Daniel Lemire's blog

, 2 min read

AI requires huge volumes of data to exist: what about learning?

This has been around for quite some time, but it keeps on popping up left and right. “Google (…) believes that strong AI requires huge data volumes to really exist.”

Since nobody knows what is required for strong AI to exist, this is a currently non-falsifiable conjecture. One thing is for sure is that it takes several years, for a human being to hope passing the famous Turing test. My 4 months old baby can’t pass the Turing test.

So, there is strong evidence that you need lots and lots of data before intelligence, as defined by the Turing test, can emerge. Now, what does it say about “learning”? It seems to imply that to “learn”, you need to be exposed to lots and lots of data. This suggests, maybe, that the web is the real future of learning because, face it, there is only so much an instructor can convey to a group while spending hours in front of a black board. I can look up facts and theories much faster through the web, though this is recent as, until a few years ago, the black board was still a more efficient way to gather data and, in some instances, like mathematics, it still is.

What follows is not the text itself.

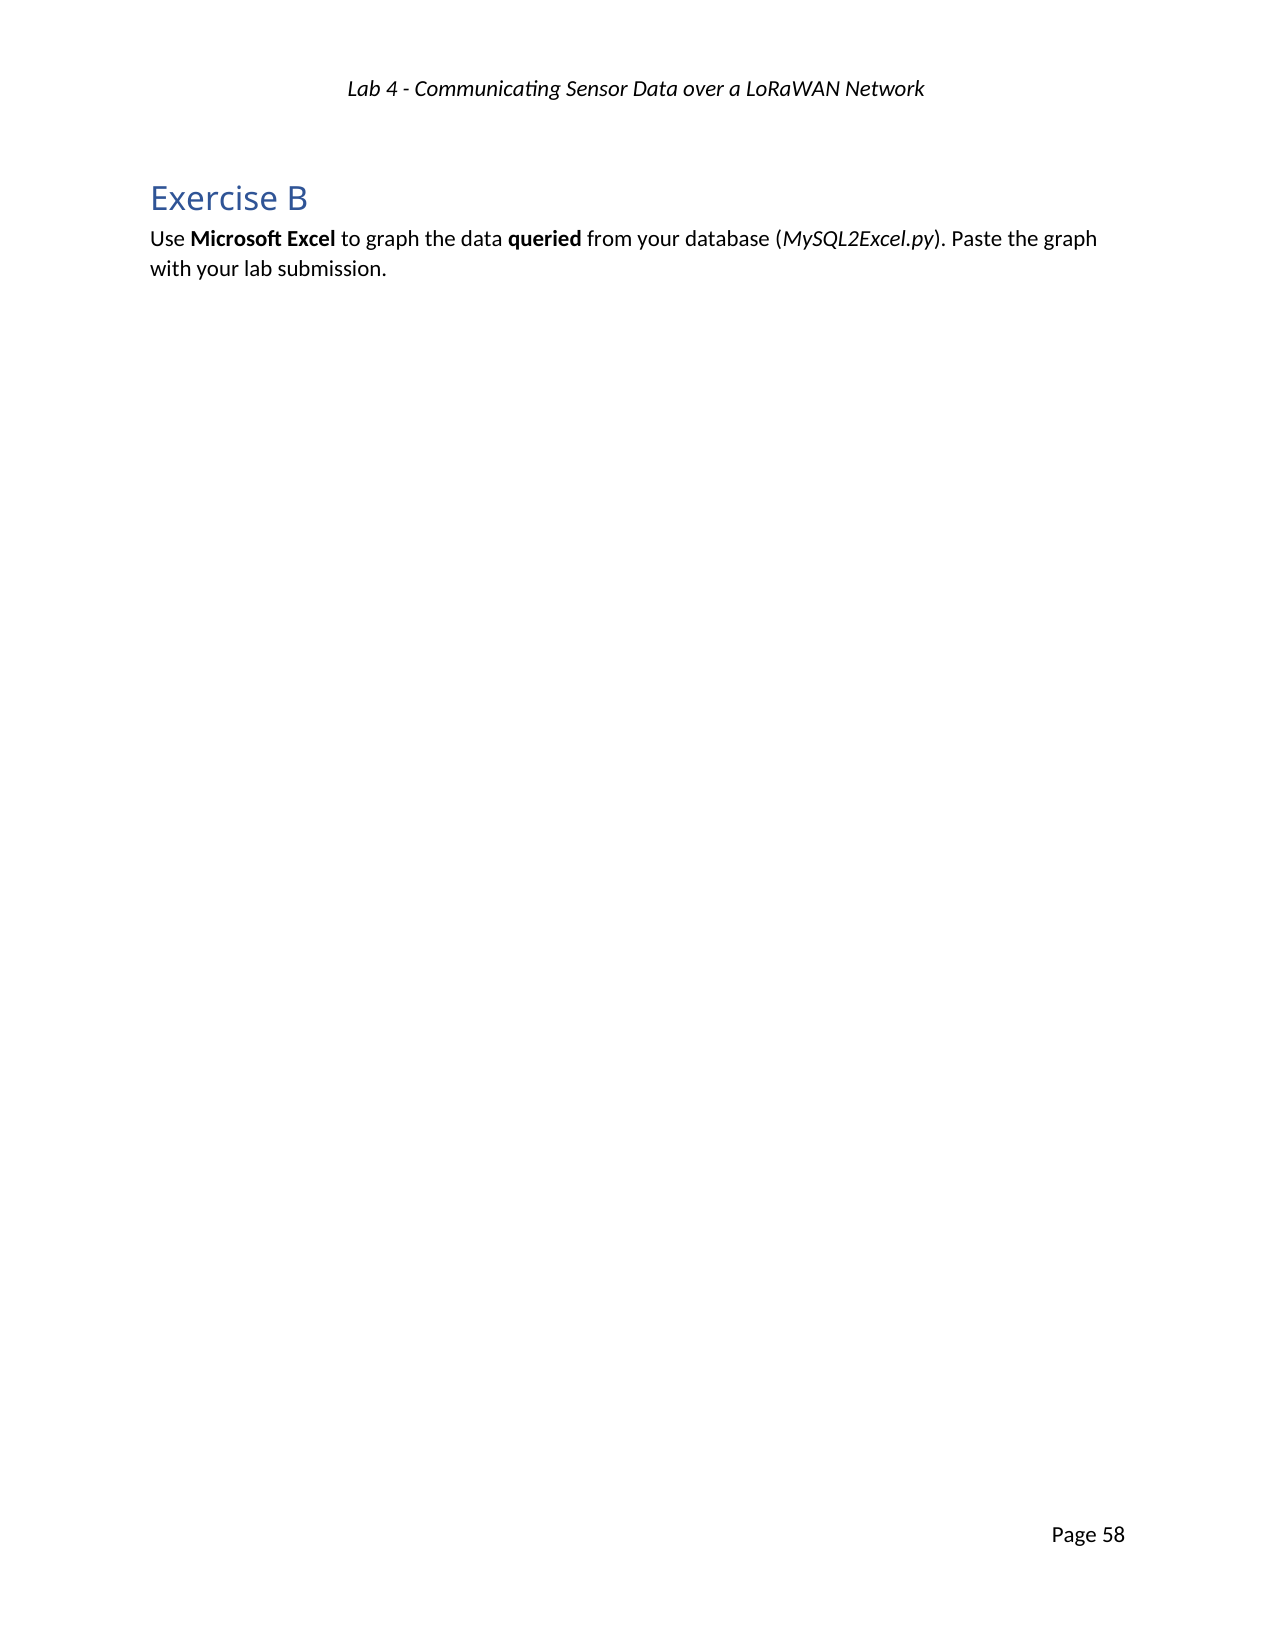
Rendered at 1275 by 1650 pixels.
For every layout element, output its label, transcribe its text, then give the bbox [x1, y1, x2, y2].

One interesting conclusion though is that broadband ought to be very useful to learning. If being exposed to lots and lots of data is required, then you need broadband. What am I doing here, in my basement, with my cable modem? I need a T1 stat! Oh! Right! I’d still be limited by how fast others can deliver the information.

Theorem A large data output is necessary for having a rich learning experience.

So, if you have online content for a given course, the relative performance of the server does matter. Multimedia content does matter.

Or does it? Notice I didn’t attempt to prove my theorem. So, let’s call it the “Lemire conjecture” for now.